It would be hard to find many federal judges more sympathetic to the Trump administration’s immigration policies than Andrew Hanen, a Republican appointee who sits in Brownsville, Texas, on the border with Mexico. From that outpost of the U.S. District Court for the Southern District of Texas, Hanen fulminated against what he saw as the Obama administration’s lax enforcement policies and, in 2015, blocked its effort to shield from deportation millions of undocumented immigrants, including parents of U.S. citizens and other legal residents.
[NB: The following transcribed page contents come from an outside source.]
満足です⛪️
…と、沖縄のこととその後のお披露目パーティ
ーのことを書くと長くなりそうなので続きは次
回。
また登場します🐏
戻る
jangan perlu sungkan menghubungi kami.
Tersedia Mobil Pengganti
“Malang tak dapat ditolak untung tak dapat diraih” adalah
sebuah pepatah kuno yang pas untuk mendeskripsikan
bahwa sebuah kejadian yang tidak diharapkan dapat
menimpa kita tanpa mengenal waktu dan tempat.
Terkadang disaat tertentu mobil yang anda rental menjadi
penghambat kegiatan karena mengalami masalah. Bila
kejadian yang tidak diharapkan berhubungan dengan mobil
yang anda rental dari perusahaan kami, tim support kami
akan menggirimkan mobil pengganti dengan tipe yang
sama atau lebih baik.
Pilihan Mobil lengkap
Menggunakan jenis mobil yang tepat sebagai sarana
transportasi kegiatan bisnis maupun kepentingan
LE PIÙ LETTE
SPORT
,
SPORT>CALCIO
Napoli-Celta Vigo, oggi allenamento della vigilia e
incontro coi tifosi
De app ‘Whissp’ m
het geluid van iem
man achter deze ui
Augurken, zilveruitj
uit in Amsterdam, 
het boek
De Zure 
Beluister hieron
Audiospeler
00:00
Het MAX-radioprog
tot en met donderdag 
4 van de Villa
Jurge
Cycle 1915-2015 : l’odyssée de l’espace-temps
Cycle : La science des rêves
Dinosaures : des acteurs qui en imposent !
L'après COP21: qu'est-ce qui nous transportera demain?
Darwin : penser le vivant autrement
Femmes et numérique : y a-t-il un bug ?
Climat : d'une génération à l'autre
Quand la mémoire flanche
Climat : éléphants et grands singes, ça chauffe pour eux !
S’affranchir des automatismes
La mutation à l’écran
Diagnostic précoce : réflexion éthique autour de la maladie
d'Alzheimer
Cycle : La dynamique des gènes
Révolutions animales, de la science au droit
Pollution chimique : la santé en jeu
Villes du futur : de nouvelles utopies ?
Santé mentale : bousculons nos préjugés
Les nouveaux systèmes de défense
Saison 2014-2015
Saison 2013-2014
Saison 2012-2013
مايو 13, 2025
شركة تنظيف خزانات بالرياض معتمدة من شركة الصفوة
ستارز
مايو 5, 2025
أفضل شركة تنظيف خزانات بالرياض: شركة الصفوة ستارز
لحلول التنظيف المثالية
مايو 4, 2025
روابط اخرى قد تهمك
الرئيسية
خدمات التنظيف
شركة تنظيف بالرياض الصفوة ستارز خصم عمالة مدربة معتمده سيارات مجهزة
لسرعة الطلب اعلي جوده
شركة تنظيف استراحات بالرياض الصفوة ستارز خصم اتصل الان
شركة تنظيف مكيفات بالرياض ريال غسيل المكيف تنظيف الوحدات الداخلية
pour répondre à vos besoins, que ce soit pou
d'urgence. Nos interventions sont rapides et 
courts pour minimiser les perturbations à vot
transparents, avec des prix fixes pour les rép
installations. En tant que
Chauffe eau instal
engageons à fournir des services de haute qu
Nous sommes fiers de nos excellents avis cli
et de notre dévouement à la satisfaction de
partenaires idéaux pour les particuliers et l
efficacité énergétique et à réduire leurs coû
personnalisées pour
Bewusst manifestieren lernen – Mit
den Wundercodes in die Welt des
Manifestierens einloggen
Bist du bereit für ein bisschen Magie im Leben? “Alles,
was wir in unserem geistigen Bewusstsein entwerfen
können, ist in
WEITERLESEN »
Still, even for Hanen it was too much, and too destructive, to yank similar but existing protections from “dreamers” – young migrants brought to this country by their parents and granted temporary lawful status and work permits in 2012 by the Obama administration’s Deferred Action for Childhood Arrivals policy. In an Aug. 31 ruling that surprised that policy’s advocates and foes alike, Hanen refused a request from nine states, led by Texas, that he halt DACA, a move that would upend the jobs, educations and lives of nearly 700,000 teens, 20- and 30-somethings who have grown up in this country and share every attribute of Americanness save proof of citizenship.

The judge left no doubt that he thinks DACA contradicts statutory and administrative law. The program, he wrote, is “basically identical” to the sound-alike DAPA – Deferred Action for Parents of Americans – which Hanen blocked shortly after it was proposed by the Obama administration. The difference, he noted, is that unlike that more expansive proposal, DACA was implemented and has now been in effect for six years. That’s six years during which people who had no say in how they entered this country lived lives as rooted in the United States as Hanen’s own.

“Here, the egg has been scrambled,” the judge wrote, indisputably. “To try to put it back in its shell . . . does not make sense nor serve the best interests of this country.”

Hanen believes the program, which the Trump administration moved to rescind a year ago, will ultimately collapse under further judicial scrutiny, perhaps in the Supreme Court itself; his opinion may even have hastened that outcome. Ultimately, he said, the solution lies with Congress, where attempts to resurrect DACA, or something more permanent, have been defeated by the broader impasse over immigration policy.

Despite his hawkish rulings on previous immigration cases, the judge wrote that he agreed with a federal court in Maryland that said the question of whether to allow DACA recipients to “continue contributing their skills and abilities to the betterment of this country is an issue crying out for a legislative solution.” If that is the case, let’s hope public opinion will force Congress’ hand, as it forced President Donald Trump to scrap his cruel policy mandating the separation of families.